Ray remembered scraping melted wax off the windowsill and the table and the counters. He washed smoke smudges off the glass and the walls, scrubbing until his arms ached and he was exhausted enough to sleep on that thin cot that still reeked of her. He'd rest just long enough to go back to the hospital and stare at Fraser some more, hooked to so many machines, paler than death.
Fraser had been going with her. Ray knew that even before Fraser admitted it. Fraser would be with her now, if he knew how to find her. Love didn't end just because someone betrayed you, framed you, shot your wolf and murdered someone. Not Fraser's kind of love...
God damn it.
The candle wasn't a beacon for him. Ray was smart enough to know that it never would be.
Ray's eyes finally left the window, dropping to his own feet when he felt the sting. Not tears, not really.

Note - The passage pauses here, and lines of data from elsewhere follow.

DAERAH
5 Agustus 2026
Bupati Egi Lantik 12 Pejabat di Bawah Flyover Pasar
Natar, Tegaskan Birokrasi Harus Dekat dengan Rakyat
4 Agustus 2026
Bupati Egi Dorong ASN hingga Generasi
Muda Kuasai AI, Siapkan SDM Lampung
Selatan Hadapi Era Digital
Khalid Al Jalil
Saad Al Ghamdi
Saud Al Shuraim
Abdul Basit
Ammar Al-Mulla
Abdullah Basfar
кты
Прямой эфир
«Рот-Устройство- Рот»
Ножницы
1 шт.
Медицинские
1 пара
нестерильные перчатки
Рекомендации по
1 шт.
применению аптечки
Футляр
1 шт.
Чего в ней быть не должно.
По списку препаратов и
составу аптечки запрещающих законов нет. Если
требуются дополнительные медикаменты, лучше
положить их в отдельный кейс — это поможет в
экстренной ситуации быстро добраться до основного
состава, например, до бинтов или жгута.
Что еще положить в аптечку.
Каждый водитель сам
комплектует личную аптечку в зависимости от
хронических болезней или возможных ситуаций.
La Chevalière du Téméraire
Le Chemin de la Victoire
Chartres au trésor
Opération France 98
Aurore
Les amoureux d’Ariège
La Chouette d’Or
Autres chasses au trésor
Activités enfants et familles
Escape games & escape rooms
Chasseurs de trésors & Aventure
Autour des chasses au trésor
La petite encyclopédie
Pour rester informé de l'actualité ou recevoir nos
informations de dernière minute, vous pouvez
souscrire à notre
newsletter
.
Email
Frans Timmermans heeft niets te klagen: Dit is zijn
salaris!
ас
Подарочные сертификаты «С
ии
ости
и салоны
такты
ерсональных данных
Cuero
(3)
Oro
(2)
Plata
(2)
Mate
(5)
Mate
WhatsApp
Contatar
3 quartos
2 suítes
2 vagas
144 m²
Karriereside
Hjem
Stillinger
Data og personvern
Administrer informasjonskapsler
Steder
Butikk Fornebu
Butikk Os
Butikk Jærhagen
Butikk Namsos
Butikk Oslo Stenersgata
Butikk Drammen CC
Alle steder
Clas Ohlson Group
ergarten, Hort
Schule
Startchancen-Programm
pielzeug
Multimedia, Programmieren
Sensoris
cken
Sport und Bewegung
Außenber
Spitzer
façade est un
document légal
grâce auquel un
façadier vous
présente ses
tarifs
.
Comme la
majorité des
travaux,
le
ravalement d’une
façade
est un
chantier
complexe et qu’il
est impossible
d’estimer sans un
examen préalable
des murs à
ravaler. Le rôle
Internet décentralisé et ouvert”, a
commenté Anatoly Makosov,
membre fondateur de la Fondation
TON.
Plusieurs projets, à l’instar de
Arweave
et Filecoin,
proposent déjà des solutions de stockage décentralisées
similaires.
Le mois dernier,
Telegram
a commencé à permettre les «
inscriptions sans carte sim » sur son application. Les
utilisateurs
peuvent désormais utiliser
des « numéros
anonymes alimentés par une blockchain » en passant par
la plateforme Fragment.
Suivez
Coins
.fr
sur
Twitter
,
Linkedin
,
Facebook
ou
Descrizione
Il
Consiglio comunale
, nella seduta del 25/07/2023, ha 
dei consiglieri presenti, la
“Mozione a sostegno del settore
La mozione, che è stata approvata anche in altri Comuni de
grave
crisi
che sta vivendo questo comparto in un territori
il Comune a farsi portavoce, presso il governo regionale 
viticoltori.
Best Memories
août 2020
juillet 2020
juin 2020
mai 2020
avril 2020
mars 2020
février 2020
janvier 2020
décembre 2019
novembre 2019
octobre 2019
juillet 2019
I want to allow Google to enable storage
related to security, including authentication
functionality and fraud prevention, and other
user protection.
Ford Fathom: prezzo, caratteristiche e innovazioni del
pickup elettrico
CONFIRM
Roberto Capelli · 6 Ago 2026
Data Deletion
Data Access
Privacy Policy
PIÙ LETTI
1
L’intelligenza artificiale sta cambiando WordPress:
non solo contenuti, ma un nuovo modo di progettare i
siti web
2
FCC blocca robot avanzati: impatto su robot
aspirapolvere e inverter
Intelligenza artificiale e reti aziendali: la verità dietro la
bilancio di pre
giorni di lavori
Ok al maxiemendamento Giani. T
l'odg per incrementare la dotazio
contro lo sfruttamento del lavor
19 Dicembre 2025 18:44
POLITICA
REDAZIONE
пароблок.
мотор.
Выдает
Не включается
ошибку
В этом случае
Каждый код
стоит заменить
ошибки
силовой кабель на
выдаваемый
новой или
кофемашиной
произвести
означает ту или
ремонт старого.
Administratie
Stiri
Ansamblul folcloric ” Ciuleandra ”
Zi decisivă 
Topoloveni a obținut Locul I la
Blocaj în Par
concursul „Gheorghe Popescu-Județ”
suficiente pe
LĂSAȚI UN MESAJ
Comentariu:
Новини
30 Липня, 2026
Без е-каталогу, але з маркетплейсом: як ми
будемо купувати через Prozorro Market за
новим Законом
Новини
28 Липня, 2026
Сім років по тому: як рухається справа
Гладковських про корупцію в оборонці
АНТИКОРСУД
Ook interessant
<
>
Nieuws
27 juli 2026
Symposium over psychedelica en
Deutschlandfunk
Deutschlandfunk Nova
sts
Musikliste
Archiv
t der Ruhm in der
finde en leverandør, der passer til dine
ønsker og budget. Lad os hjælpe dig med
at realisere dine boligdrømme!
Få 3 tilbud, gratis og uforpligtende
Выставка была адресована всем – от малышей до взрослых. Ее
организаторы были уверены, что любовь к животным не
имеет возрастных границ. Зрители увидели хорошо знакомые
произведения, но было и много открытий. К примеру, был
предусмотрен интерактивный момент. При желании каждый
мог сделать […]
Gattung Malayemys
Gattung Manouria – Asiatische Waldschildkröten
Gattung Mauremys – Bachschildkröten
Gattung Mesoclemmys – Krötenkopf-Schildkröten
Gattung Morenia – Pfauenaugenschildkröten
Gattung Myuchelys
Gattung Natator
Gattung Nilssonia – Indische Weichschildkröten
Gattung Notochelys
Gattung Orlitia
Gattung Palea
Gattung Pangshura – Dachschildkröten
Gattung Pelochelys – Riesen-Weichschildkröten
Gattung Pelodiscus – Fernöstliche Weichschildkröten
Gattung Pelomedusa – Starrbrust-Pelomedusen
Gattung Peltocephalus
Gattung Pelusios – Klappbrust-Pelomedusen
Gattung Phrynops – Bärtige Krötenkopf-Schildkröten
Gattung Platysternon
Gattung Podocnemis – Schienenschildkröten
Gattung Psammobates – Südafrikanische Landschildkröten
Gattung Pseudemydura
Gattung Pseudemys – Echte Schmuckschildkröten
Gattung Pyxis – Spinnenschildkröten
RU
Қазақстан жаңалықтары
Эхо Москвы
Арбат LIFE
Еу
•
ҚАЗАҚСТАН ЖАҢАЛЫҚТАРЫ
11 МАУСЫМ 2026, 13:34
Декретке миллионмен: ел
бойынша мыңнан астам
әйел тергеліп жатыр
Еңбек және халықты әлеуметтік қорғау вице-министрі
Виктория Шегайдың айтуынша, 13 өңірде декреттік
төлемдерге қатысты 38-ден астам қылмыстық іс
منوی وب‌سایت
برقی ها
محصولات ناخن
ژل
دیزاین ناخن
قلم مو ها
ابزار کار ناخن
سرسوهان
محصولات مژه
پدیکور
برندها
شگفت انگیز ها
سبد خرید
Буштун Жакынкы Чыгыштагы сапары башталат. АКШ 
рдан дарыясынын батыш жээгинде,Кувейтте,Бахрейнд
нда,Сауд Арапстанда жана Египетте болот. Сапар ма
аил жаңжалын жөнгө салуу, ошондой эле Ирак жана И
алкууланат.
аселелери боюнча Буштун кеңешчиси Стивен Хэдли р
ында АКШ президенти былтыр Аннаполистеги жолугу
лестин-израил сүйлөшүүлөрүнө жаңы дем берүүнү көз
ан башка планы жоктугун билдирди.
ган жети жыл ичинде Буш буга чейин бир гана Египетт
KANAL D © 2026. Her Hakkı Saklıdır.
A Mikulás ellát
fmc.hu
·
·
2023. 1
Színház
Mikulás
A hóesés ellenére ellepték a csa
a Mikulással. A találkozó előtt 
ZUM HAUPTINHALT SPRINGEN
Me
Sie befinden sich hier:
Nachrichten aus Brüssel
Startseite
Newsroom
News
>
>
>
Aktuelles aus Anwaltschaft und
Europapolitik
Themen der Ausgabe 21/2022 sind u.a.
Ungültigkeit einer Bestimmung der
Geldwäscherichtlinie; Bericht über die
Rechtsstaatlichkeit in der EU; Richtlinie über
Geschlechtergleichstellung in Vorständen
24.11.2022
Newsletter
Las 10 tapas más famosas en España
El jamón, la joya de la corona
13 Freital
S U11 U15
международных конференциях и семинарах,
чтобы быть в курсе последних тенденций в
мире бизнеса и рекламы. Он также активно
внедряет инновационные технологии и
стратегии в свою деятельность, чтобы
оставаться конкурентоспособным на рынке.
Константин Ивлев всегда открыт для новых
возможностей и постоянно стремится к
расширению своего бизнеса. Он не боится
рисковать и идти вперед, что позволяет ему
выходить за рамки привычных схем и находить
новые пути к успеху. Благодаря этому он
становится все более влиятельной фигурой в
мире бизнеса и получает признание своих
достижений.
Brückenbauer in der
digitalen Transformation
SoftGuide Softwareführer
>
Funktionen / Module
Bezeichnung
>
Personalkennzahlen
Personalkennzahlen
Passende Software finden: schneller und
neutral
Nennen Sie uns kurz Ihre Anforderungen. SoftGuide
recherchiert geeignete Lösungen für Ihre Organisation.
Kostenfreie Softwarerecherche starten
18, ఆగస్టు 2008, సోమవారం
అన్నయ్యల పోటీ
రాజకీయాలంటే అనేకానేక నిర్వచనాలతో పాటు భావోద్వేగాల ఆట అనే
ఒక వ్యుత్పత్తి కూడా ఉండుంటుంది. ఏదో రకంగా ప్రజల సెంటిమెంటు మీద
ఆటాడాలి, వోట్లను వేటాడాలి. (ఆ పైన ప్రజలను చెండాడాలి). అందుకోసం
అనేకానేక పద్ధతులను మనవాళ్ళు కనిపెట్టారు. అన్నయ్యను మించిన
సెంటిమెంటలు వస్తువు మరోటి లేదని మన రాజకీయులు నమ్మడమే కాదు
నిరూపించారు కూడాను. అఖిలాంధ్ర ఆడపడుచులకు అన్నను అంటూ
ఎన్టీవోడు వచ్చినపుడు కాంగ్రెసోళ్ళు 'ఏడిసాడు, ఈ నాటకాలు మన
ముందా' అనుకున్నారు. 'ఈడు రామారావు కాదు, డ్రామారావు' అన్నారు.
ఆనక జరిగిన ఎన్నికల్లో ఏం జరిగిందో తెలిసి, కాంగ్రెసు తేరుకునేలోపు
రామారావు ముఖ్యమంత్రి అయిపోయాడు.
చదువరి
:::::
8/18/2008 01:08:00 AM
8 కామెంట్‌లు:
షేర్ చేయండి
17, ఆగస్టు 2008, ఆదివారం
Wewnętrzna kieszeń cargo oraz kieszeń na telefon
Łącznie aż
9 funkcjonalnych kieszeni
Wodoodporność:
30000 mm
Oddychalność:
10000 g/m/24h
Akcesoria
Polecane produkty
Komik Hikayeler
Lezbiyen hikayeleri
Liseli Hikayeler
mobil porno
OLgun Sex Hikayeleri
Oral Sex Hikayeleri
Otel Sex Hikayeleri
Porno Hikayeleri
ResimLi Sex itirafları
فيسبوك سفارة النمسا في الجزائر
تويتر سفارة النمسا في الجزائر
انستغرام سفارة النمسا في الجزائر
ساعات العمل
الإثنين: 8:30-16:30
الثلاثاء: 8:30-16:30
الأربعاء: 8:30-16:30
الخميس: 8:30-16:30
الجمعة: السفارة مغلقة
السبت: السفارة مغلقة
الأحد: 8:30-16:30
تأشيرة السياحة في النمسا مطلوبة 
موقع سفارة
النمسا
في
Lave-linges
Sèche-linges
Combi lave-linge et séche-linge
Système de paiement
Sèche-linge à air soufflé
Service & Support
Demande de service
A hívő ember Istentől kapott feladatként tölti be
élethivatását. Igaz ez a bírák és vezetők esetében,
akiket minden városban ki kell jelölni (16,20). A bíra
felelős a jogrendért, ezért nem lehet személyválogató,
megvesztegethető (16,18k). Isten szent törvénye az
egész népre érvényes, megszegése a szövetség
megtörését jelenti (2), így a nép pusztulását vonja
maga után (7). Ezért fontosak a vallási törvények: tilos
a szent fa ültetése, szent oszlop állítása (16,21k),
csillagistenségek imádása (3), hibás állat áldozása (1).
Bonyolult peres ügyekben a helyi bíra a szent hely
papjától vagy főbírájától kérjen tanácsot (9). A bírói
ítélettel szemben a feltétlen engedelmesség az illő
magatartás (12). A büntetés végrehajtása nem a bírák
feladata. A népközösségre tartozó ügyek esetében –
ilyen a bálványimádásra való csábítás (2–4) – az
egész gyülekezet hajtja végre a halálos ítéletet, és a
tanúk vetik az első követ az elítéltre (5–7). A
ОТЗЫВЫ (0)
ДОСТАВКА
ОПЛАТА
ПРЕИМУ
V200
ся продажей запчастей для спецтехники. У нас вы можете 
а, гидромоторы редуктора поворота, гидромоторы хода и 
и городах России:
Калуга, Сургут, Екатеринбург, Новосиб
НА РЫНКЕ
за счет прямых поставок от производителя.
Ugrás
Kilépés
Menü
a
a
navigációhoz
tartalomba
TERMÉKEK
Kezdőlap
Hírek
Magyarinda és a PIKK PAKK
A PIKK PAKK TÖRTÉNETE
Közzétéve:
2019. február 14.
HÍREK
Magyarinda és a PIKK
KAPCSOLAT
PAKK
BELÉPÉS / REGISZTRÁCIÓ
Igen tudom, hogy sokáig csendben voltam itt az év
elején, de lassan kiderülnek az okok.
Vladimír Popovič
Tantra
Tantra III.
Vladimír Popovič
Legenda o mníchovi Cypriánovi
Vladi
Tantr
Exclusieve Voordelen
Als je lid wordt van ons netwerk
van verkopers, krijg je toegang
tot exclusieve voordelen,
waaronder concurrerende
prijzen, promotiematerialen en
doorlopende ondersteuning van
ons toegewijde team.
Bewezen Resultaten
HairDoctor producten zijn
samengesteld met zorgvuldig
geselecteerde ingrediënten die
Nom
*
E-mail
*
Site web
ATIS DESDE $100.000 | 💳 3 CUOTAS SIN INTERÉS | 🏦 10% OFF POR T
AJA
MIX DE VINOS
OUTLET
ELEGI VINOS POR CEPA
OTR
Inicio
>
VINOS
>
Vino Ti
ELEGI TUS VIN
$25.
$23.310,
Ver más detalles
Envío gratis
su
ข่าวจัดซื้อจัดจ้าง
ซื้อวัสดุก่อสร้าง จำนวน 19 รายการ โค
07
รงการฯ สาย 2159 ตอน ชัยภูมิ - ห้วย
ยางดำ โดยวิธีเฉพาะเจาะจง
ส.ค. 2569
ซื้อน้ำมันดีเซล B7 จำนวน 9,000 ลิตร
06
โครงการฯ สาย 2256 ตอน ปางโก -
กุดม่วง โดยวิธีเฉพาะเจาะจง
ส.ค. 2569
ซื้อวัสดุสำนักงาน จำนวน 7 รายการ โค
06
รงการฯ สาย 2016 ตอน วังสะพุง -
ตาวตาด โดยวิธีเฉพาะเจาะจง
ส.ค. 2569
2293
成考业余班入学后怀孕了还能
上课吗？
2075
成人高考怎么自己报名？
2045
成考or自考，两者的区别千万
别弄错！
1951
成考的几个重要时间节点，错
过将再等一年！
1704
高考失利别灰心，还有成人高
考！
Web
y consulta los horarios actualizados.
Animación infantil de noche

He'd just been staring too long.
He turned on his heel and walked away, blind to the beauty of the summer night.
Lyrics, courtesy of Cat:
"SOFT PARADE OF YEARS"
I've lost myself in lips
that taste of summer,
and left the tribes of children far behind;
now cities seem to open just like flowers
as I sit down to watch the clocks unwind.
This wanderlust no longer overtakes me
and each shadow on my pillow disappears,
so I watch the caravan of time go by
and listen for the soft parade of years.
The seasons move like wild rushing water.
I listen to the million sounds of night.
All my friendships ripen into love now;
and age has made the passing years look bright.
The key they're playing trembles with my heartbeat.
A happy tear falls slowly then takes flight,
and far beyond the ragged edge of skyline
the soft parade of years rolls out of sight.